The task. Among the entries below, tally each line in which the word "vàng" is found, then state the tally alone.

The records.
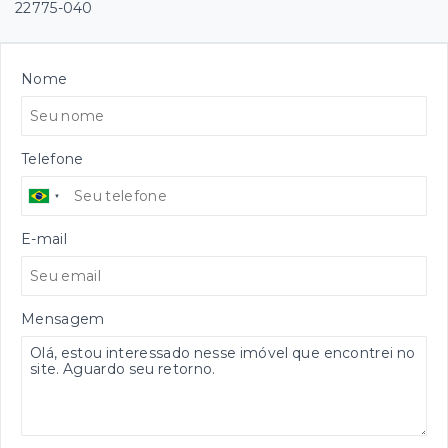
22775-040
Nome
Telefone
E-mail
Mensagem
---
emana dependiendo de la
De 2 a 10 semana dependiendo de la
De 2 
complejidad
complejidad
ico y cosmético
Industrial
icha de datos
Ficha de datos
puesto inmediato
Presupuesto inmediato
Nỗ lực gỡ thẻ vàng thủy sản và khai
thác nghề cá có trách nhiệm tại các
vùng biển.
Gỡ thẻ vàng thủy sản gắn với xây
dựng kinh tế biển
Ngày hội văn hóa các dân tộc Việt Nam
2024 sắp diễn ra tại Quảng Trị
==
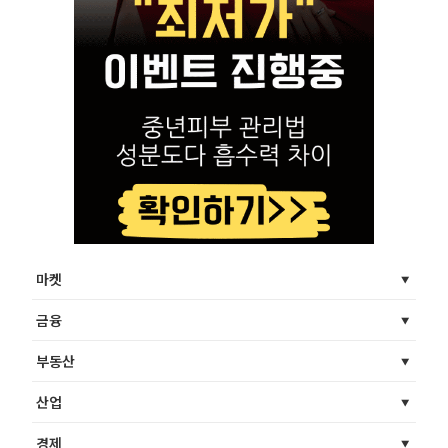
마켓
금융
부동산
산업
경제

Expected output. 2